**WHAT THE EXERCISE ASKS**:
Show all lines from the material that carry the word "экологической".

-- DATASET ENTRIES follows --

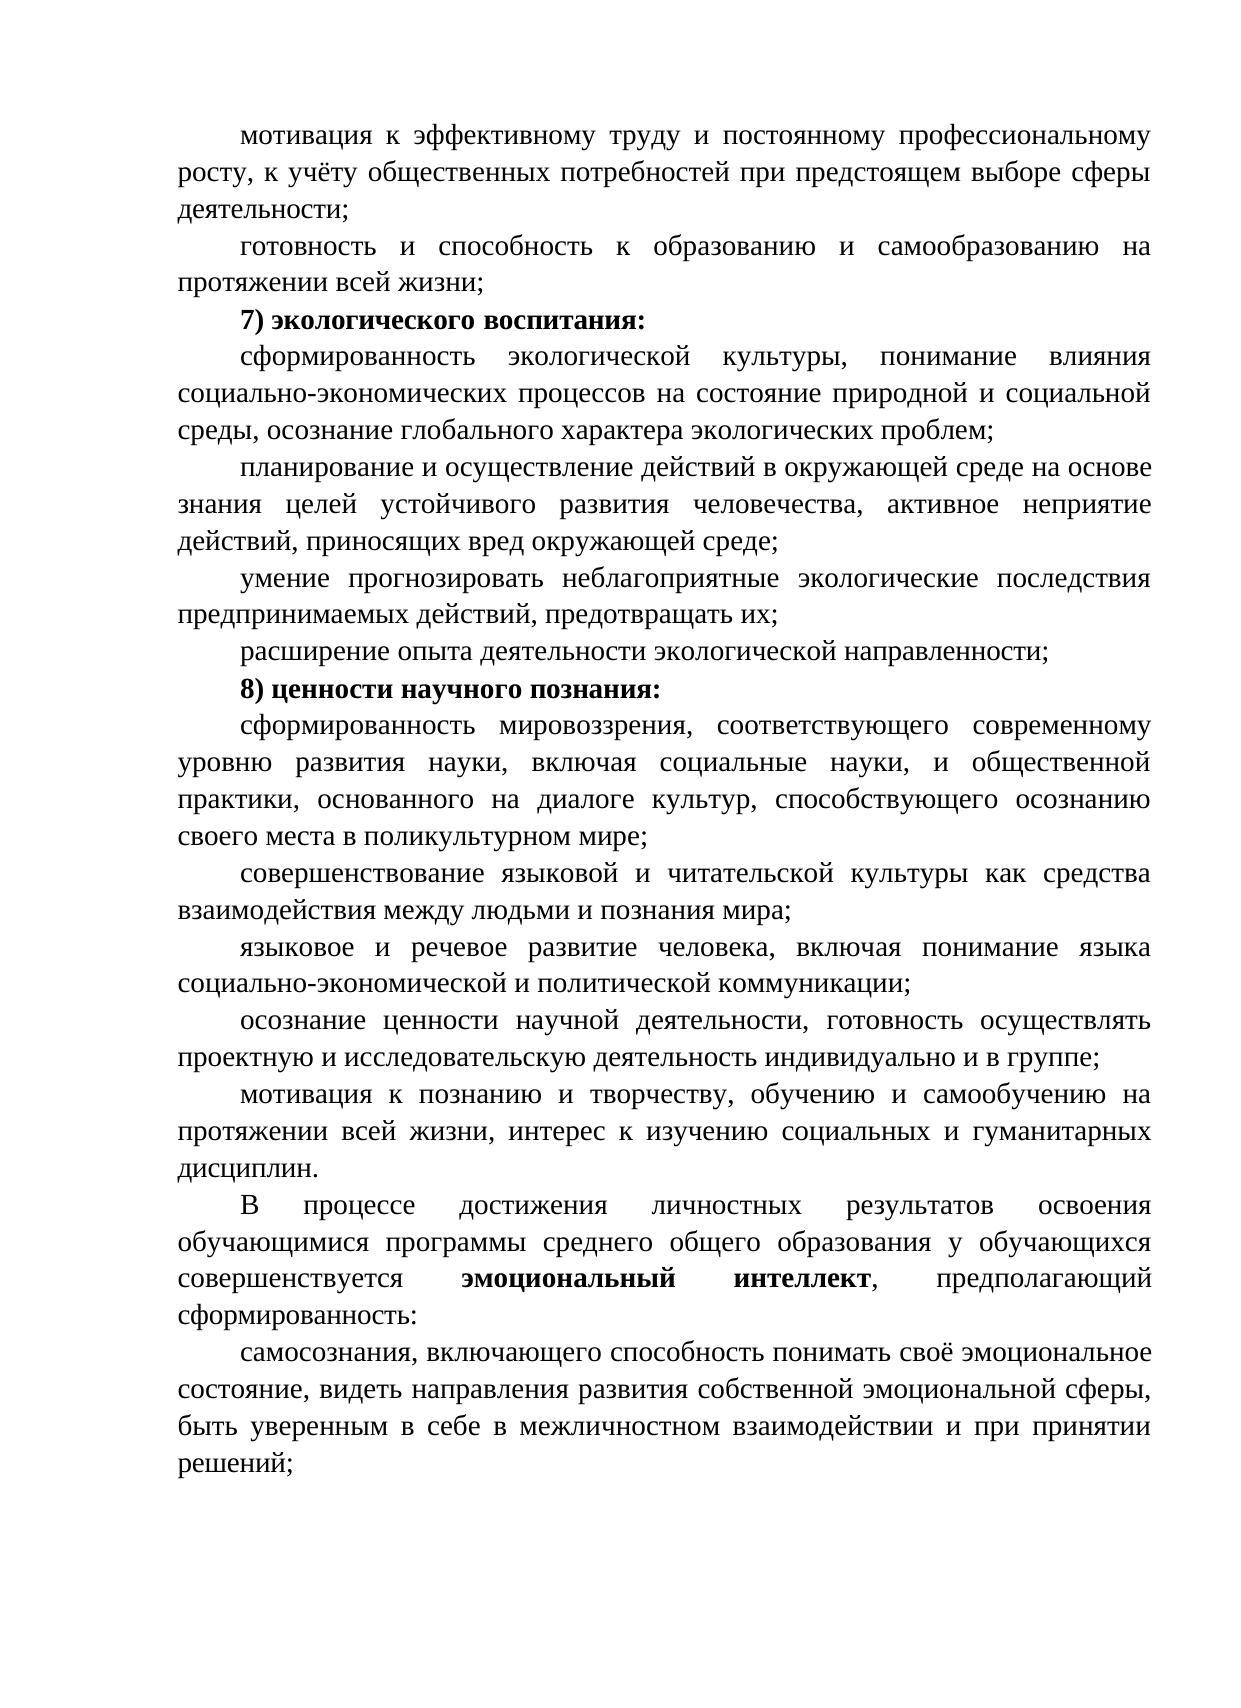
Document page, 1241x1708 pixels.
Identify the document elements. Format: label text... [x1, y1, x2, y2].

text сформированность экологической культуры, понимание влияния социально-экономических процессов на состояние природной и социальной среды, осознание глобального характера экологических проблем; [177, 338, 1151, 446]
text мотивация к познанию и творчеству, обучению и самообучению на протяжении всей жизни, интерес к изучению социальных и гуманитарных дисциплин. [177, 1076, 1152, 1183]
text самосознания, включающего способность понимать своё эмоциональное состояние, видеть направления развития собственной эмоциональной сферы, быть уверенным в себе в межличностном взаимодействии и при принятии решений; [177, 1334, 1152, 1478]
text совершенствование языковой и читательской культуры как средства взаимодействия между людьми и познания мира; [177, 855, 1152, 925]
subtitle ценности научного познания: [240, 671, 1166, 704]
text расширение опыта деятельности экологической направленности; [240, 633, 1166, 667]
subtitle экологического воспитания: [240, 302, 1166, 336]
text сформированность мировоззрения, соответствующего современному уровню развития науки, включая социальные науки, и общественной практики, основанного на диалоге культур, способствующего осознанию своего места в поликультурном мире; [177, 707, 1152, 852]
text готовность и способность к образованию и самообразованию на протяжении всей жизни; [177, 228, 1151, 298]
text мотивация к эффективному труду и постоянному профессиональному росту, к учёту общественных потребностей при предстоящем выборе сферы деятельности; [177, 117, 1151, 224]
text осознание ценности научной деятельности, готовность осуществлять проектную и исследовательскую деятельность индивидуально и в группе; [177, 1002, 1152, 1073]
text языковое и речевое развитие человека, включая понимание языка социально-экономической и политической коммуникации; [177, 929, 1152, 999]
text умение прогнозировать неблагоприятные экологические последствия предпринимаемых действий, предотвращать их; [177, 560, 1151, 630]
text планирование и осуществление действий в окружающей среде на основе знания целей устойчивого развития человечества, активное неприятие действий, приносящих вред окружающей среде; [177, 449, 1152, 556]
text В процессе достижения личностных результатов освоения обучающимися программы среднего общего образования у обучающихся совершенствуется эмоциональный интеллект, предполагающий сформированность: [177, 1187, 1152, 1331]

-- DATASET ENTRIES concluded --

**YOUR SOLUTION**:
text сформированность экологической культуры, понимание влияния социально-экономических процессов на состояние природной и социальной среды, осознание глобального характера экологических проблем; [177, 338, 1151, 446]
text расширение опыта деятельности экологической направленности; [240, 633, 1166, 667]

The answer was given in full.